● Input
+--

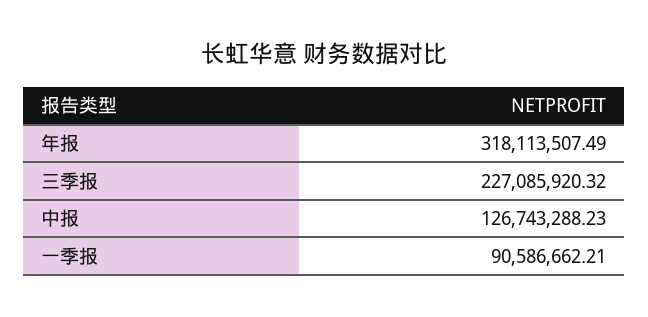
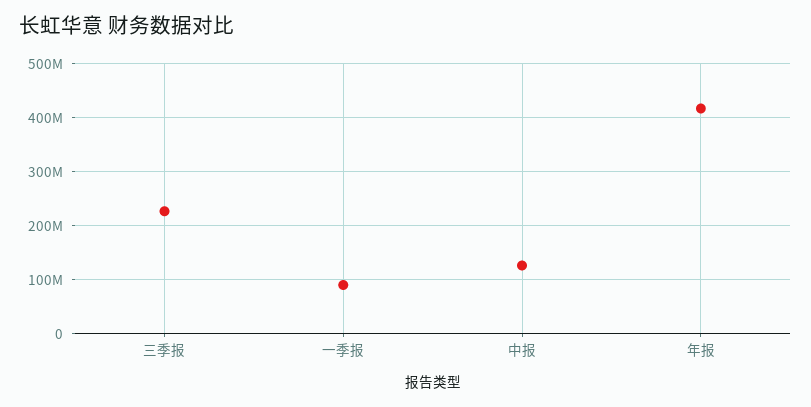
  {
-   "年报": 318113507.49,
+   "年报": 420000000,
    "三季报": 227085920.32,
    "中报": 126743288.23,
    "一季报": 90586662.21
  }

+--

● Task brief
The answer must restate every entry word for word, with the pictures left out.

● Answer area
  {
-   "年报": 318113507.49,
+   "年报": 420000000,
    "三季报": 227085920.32,
    "中报": 126743288.23,
    "一季报": 90586662.21
  }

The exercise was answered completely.